**Your assignment**
Quote word for word the lines below, beginning with the first and ending with the one that has "555 876 5.04". Drop the pictures.

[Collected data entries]

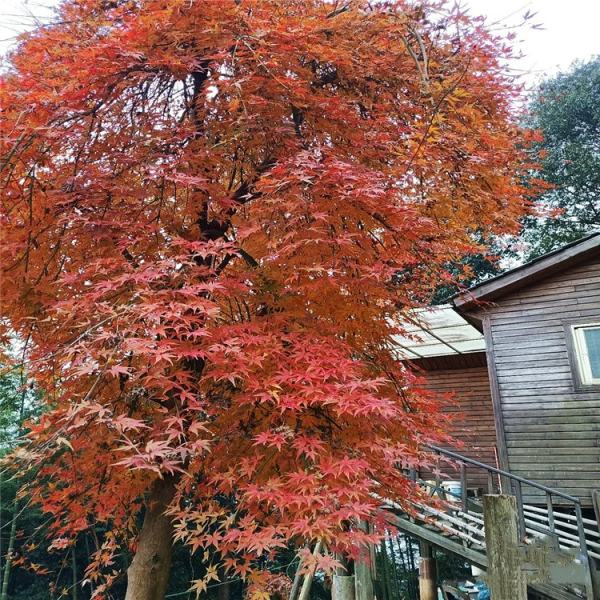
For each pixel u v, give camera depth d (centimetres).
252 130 357
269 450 279
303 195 310
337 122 378
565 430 658
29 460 235
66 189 310
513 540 320
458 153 399
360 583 508
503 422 694
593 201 1656
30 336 333
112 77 314
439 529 552
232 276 325
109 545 405
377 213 327
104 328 258
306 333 304
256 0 323
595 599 448
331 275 312
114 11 330
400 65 403
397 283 415
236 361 254
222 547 244
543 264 704
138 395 288
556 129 1811
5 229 303
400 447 280
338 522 222
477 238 788
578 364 673
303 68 368
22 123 286
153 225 313
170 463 217
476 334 912
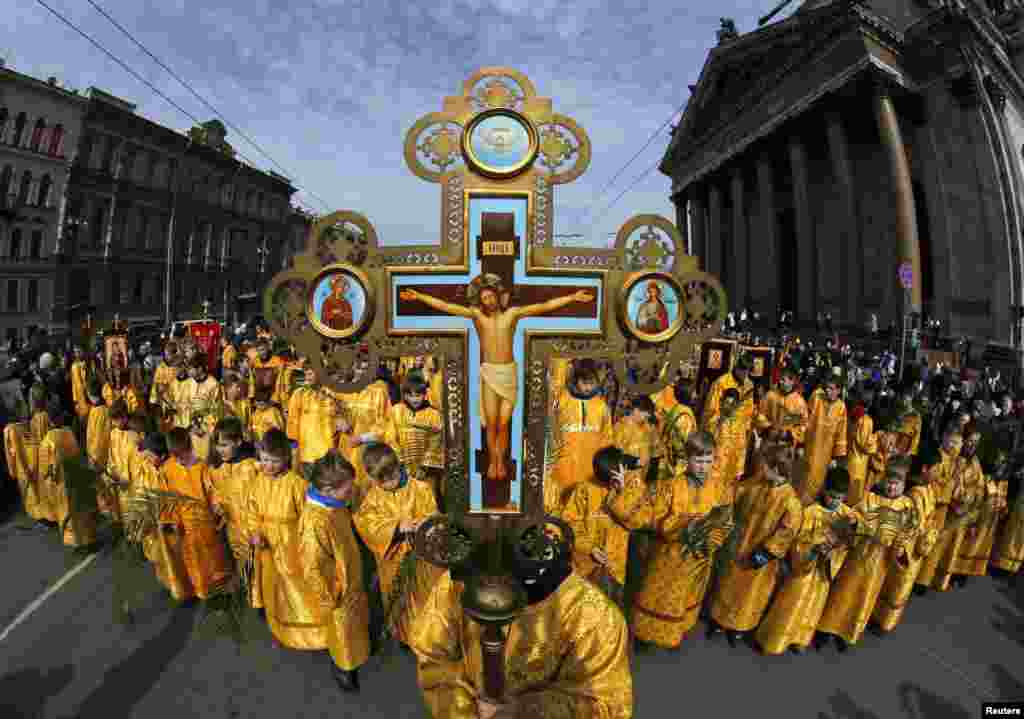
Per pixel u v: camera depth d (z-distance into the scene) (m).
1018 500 6.17
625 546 4.53
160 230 40.31
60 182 32.66
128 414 5.45
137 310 38.50
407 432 5.93
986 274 23.23
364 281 1.99
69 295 33.41
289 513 4.20
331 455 3.77
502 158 1.96
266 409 7.94
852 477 7.52
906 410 8.23
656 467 5.69
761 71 33.12
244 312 33.03
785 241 37.12
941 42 24.25
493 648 1.65
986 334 23.00
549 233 2.02
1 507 7.40
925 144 25.62
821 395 7.99
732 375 8.20
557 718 1.83
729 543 4.65
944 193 24.78
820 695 4.20
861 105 26.98
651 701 4.09
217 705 3.97
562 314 2.05
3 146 30.03
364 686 4.17
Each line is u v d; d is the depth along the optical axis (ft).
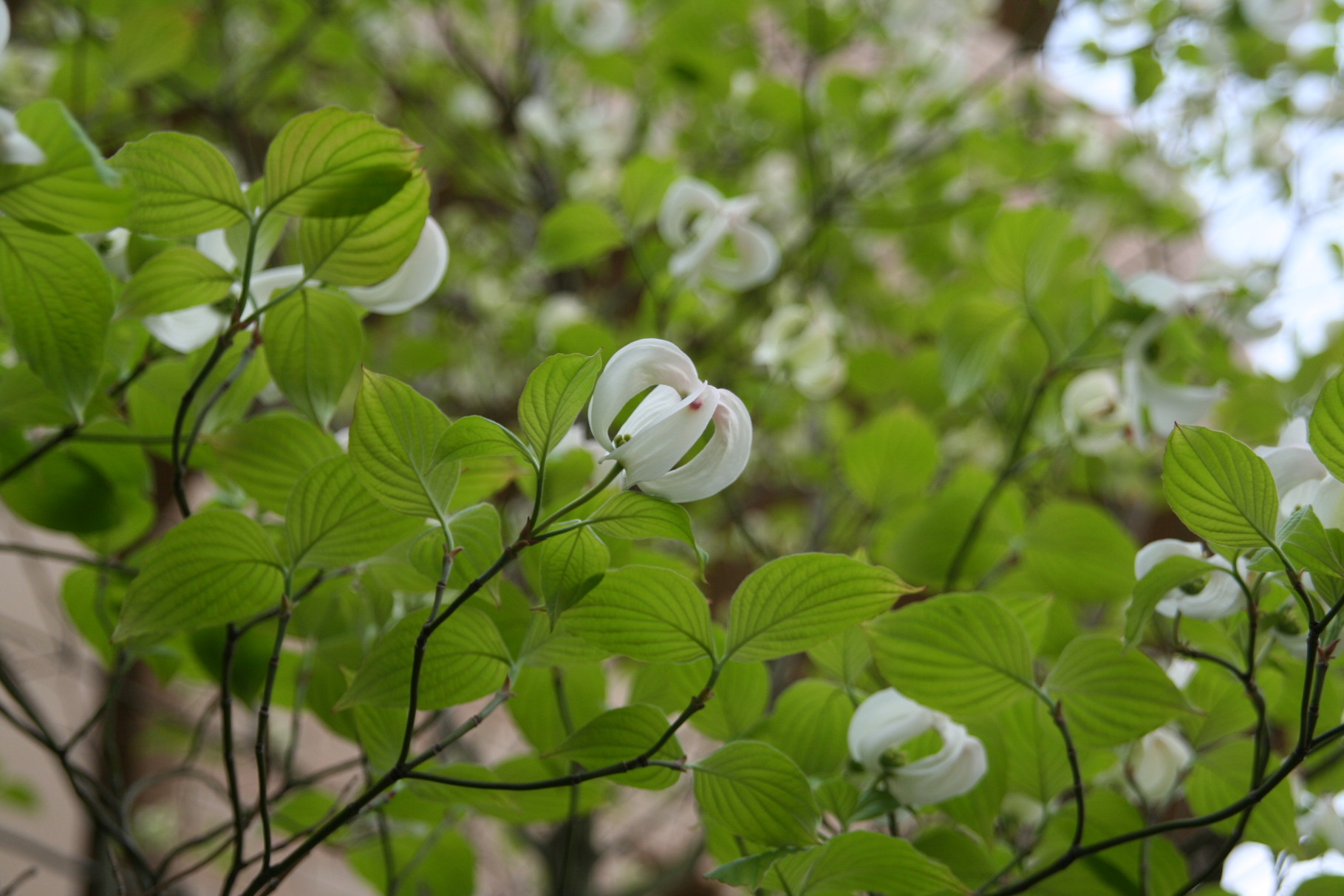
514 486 3.88
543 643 2.64
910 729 2.73
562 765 2.83
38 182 2.45
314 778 2.91
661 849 6.93
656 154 6.54
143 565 2.59
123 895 2.84
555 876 5.04
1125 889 2.83
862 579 2.51
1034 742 2.88
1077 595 3.37
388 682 2.58
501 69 7.25
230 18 6.19
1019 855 2.88
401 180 2.55
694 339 5.28
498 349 6.97
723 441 2.41
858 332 6.69
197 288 2.65
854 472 3.91
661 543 5.06
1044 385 3.39
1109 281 3.26
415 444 2.47
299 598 2.73
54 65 5.42
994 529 3.38
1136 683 2.69
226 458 2.78
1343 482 2.49
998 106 6.49
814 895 2.71
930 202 6.14
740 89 6.05
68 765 2.89
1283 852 2.86
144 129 5.48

**Task response**
For each pixel u v, give camera depth d (centimetres).
252 130 357
269 450 279
303 195 310
337 122 378
565 430 658
29 460 235
66 189 310
513 540 320
458 153 399
360 583 508
503 422 694
593 201 1656
30 336 333
112 77 314
439 529 552
232 276 325
109 545 405
377 213 327
104 328 258
306 333 304
256 0 323
595 599 448
331 275 312
114 11 330
400 65 403
397 283 415
236 361 254
222 547 244
543 264 704
138 395 288
556 129 1811
5 229 303
400 447 280
338 522 222
477 238 788
578 364 673
303 68 368
22 123 286
153 225 313
170 463 217
476 334 912
Per pixel u v: camera depth d (z-distance into the scene) (m).
1018 500 6.17
625 546 4.53
160 230 40.31
60 182 32.66
128 414 5.45
137 310 38.50
407 432 5.93
986 274 23.23
364 281 1.99
69 295 33.41
289 513 4.20
331 455 3.77
502 158 1.96
266 409 7.94
852 477 7.52
906 410 8.23
656 467 5.69
761 71 33.12
244 312 33.03
785 241 37.12
941 42 24.25
493 648 1.65
986 334 23.00
549 233 2.02
1 507 7.40
925 144 25.62
821 395 7.99
732 375 8.20
557 718 1.83
729 543 4.65
944 193 24.78
820 695 4.20
861 105 26.98
651 701 4.09
217 705 3.97
562 314 2.05
3 146 30.03
364 686 4.17
Each line is u v d; d is the depth along the optical axis (ft).
514 486 3.88
543 643 2.64
910 729 2.73
562 765 2.83
38 182 2.45
314 778 2.91
661 849 6.93
656 154 6.54
143 565 2.59
123 895 2.84
555 876 5.04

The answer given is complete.